SK On and Ford Ends BlueOval SK as They Pivots to Energy Storage Systems
Published: 12.16.2025

Ford and SK On are ending the BlueOval SK joint venture, splitting ownership of U.S. battery plants.
The move reflects softening EV demand and a strategic pivot toward battery energy storage systems.
Kentucky plants will be repurposed for utility-scale storage, including LFP prismatic cells, BESS modules, and containerized systems.
The shift signals new demand patterns for power electronics and industrial-grade semiconductors, as storage deployments require high-power switching, isolation, sensing, and robust passives.
BlueOval SK was formed in 2021 to build a large-scale, U.S.-based EV battery supply chain. The joint venture outlined three battery plants supported by an investment widely reported at $11.4 billion.
In December 2025, Ford and SK On announced that they would unwind their U.S. battery joint venture and split ownership of the sites. Ford will take full control of the Kentucky plants, while SK On will assume ownership of the Tennessee facility at BlueOval City. The restructuring is expected to close by Q1 2026, pending approvals, with the Tennessee start date still undecided during the transition.
Softer EV Demand, Stronger Storage Pull
SK On described the move as a financial and operational reset to lower debt and fixed costs, improve stability, and reallocate resources toward energy storage systems.
Ford, meanwhile, is recalibrating its EV strategy after disclosing a significant EV-related write-down and saying it is redeploying capital toward trucks, hybrids, and battery energy storage. The business case for some large EV programs weakened due to a combination of lower-than-expected demand, high costs, and regulatory changes. Reuters also pointed to broader U.S. EV market softness and policy uncertainty as pressure points on near-term adoption.
The New Center of Gravity: Grid Storage and Data Centers
In a Dec. 15 company release, Ford announced plans to launch a battery energy storage system business targeting energy infrastructure and data center demand, with goals to begin shipping BESS systems in 2027 and reach 20 GWh of annual capacity.
Crucially, Ford said it will repurpose existing U.S. battery manufacturing capacity in Glendale, Kentucky to produce utility-scale storage products, including 5 MWh+ storage systems, LFP prismatic cells, BESS modules, and 20-foot DC containerized systems.
Local reporting has already flagged workforce disruption tied to the Kentucky conversion, underscoring how quickly “EV capacity” can be redirected when end-market demand shifts.
EV and grid-scale storage systems rely on many of the same power conversion and control building blocks high-power switching devices, isolation and protection ICs, sensing and control silicon, and ruggedized passives.

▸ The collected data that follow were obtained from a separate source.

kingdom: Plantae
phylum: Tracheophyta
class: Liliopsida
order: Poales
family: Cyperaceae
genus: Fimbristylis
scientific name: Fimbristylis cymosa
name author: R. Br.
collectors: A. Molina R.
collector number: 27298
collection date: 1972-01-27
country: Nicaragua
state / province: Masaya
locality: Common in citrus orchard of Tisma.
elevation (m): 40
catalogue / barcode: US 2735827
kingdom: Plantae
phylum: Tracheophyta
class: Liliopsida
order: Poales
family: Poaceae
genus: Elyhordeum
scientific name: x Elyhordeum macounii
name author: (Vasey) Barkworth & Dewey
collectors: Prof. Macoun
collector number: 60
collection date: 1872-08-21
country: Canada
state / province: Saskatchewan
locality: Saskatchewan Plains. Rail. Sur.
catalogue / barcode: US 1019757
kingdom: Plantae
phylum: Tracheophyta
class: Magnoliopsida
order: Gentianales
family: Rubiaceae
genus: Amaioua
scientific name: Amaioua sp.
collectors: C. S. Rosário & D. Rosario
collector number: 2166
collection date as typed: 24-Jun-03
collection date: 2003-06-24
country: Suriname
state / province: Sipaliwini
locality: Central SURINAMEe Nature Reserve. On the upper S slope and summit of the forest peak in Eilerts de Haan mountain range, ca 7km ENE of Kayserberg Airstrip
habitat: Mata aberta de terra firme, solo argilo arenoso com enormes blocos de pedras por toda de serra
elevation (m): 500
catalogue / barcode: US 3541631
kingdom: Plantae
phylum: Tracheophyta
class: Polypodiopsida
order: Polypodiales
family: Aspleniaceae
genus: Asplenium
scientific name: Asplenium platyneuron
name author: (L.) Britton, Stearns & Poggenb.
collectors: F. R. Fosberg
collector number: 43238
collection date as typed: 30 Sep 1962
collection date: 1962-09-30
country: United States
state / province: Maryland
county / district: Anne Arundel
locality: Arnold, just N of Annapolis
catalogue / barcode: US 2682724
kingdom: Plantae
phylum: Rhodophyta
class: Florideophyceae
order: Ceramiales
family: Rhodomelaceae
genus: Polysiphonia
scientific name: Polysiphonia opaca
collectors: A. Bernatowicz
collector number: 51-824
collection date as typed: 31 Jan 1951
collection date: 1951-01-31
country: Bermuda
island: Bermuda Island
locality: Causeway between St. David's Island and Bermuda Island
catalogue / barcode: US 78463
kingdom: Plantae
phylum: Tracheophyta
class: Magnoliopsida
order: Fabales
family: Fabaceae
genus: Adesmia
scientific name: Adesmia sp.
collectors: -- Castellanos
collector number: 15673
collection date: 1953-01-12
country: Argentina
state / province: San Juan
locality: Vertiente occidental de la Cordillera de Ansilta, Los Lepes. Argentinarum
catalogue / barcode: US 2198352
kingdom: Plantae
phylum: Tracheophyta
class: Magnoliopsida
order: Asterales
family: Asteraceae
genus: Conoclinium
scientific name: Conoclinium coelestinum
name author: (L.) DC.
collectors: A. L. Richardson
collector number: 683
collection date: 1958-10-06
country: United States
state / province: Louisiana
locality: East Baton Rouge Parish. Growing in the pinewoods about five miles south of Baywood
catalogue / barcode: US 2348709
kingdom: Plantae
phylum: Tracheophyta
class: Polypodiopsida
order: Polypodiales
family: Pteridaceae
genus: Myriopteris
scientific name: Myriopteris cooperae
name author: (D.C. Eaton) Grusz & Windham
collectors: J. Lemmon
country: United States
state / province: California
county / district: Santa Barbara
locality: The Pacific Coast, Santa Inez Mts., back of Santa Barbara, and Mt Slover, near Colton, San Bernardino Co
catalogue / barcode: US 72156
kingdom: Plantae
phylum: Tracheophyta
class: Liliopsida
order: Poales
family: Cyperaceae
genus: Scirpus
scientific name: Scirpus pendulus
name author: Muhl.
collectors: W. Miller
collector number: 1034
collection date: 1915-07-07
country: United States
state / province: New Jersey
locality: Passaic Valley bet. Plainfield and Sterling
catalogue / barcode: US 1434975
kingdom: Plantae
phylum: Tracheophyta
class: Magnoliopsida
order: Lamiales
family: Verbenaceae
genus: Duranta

What changes is the demand profile.
EV programs tend to scale unevenly, shaped by model cycles, incentive structures, and consumer sentiment. By contrast, grid and data center storage demand is increasingly tied to infrastructure investment cycles, often favoring larger installations, longer procurement horizons, and stricter performance specifications.
Reuters has noted that SK On, along with other Korean battery makers, has been leaning more heavily into energy storage as EV battery shipments soften, using ESS as a strategic outlet for capacity.
What comes next
The pace at which Ford converts Kentucky capacity into storage output will be closely watched. The company has said initial production could come online within roughly 18 months, while the timeline and customer mix for the Tennessee site remain uncertain during the ownership transition.
The BlueOval SK restructuring may offer an early blueprint for how EV-focused factories adapt to shifting demand. If storage margins and offtake agreements continue to strengthen, more battery lines originally built for vehicles could be redesigned for stationary applications, reshaping demand signals across the power electronics and industrial semiconductor supply chain.